Content starts
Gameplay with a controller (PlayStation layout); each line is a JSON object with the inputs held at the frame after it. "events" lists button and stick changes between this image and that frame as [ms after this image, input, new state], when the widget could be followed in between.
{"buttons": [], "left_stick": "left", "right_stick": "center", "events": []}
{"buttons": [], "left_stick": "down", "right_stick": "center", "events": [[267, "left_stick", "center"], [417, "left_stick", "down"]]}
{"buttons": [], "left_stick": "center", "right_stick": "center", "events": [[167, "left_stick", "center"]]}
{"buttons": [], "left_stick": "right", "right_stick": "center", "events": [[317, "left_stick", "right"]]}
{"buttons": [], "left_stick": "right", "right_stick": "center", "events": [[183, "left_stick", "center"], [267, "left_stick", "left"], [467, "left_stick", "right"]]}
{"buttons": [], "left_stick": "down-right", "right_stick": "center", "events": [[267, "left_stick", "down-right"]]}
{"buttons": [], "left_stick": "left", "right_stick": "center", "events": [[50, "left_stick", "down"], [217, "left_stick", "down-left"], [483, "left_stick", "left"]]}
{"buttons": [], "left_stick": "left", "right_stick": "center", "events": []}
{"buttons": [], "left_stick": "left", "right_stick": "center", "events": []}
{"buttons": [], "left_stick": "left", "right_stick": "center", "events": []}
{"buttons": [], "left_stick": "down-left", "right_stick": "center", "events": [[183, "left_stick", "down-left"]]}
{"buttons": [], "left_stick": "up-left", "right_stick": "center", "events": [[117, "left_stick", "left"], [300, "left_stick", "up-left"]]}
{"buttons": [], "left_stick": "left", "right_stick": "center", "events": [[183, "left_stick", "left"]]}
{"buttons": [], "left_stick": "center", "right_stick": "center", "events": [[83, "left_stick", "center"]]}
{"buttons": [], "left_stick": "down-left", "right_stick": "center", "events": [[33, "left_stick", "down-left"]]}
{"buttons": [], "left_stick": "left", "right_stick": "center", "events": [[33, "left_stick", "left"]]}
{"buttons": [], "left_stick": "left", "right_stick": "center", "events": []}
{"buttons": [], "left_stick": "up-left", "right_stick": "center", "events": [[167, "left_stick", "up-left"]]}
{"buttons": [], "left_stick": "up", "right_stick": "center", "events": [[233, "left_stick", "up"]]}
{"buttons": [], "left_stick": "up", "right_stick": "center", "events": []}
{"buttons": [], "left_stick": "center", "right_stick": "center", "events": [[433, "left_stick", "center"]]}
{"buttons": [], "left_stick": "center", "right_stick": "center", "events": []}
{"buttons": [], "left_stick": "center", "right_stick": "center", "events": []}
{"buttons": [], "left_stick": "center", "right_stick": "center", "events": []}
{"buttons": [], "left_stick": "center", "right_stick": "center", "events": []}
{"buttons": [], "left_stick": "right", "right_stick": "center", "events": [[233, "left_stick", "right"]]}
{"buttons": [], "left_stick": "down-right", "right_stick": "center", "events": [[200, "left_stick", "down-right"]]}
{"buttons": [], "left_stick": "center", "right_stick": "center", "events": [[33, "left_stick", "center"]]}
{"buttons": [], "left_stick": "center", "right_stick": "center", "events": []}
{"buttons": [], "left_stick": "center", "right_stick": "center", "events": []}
Content ends
Work request: Every line of the material must be given again exactly.

Task output:
Gameplay with a controller (PlayStation layout); each line is a JSON object with the inputs held at the frame after it. "events" lists button and stick changes between this image and that frame as [ms after this image, input, new state], when the widget could be followed in between.
{"buttons": [], "left_stick": "left", "right_stick": "center", "events": []}
{"buttons": [], "left_stick": "down", "right_stick": "center", "events": [[267, "left_stick", "center"], [417, "left_stick", "down"]]}
{"buttons": [], "left_stick": "center", "right_stick": "center", "events": [[167, "left_stick", "center"]]}
{"buttons": [], "left_stick": "right", "right_stick": "center", "events": [[317, "left_stick", "right"]]}
{"buttons": [], "left_stick": "right", "right_stick": "center", "events": [[183, "left_stick", "center"], [267, "left_stick", "left"], [467, "left_stick", "right"]]}
{"buttons": [], "left_stick": "down-right", "right_stick": "center", "events": [[267, "left_stick", "down-right"]]}
{"buttons": [], "left_stick": "left", "right_stick": "center", "events": [[50, "left_stick", "down"], [217, "left_stick", "down-left"], [483, "left_stick", "left"]]}
{"buttons": [], "left_stick": "left", "right_stick": "center", "events": []}
{"buttons": [], "left_stick": "left", "right_stick": "center", "events": []}
{"buttons": [], "left_stick": "left", "right_stick": "center", "events": []}
{"buttons": [], "left_stick": "down-left", "right_stick": "center", "events": [[183, "left_stick", "down-left"]]}
{"buttons": [], "left_stick": "up-left", "right_stick": "center", "events": [[117, "left_stick", "left"], [300, "left_stick", "up-left"]]}
{"buttons": [], "left_stick": "left", "right_stick": "center", "events": [[183, "left_stick", "left"]]}
{"buttons": [], "left_stick": "center", "right_stick": "center", "events": [[83, "left_stick", "center"]]}
{"buttons": [], "left_stick": "down-left", "right_stick": "center", "events": [[33, "left_stick", "down-left"]]}
{"buttons": [], "left_stick": "left", "right_stick": "center", "events": [[33, "left_stick", "left"]]}
{"buttons": [], "left_stick": "left", "right_stick": "center", "events": []}
{"buttons": [], "left_stick": "up-left", "right_stick": "center", "events": [[167, "left_stick", "up-left"]]}
{"buttons": [], "left_stick": "up", "right_stick": "center", "events": [[233, "left_stick", "up"]]}
{"buttons": [], "left_stick": "up", "right_stick": "center", "events": []}
{"buttons": [], "left_stick": "center", "right_stick": "center", "events": [[433, "left_stick", "center"]]}
{"buttons": [], "left_stick": "center", "right_stick": "center", "events": []}
{"buttons": [], "left_stick": "center", "right_stick": "center", "events": []}
{"buttons": [], "left_stick": "center", "right_stick": "center", "events": []}
{"buttons": [], "left_stick": "center", "right_stick": "center", "events": []}
{"buttons": [], "left_stick": "right", "right_stick": "center", "events": [[233, "left_stick", "right"]]}
{"buttons": [], "left_stick": "down-right", "right_stick": "center", "events": [[200, "left_stick", "down-right"]]}
{"buttons": [], "left_stick": "center", "right_stick": "center", "events": [[33, "left_stick", "center"]]}
{"buttons": [], "left_stick": "center", "right_stick": "center", "events": []}
{"buttons": [], "left_stick": "center", "right_stick": "center", "events": []}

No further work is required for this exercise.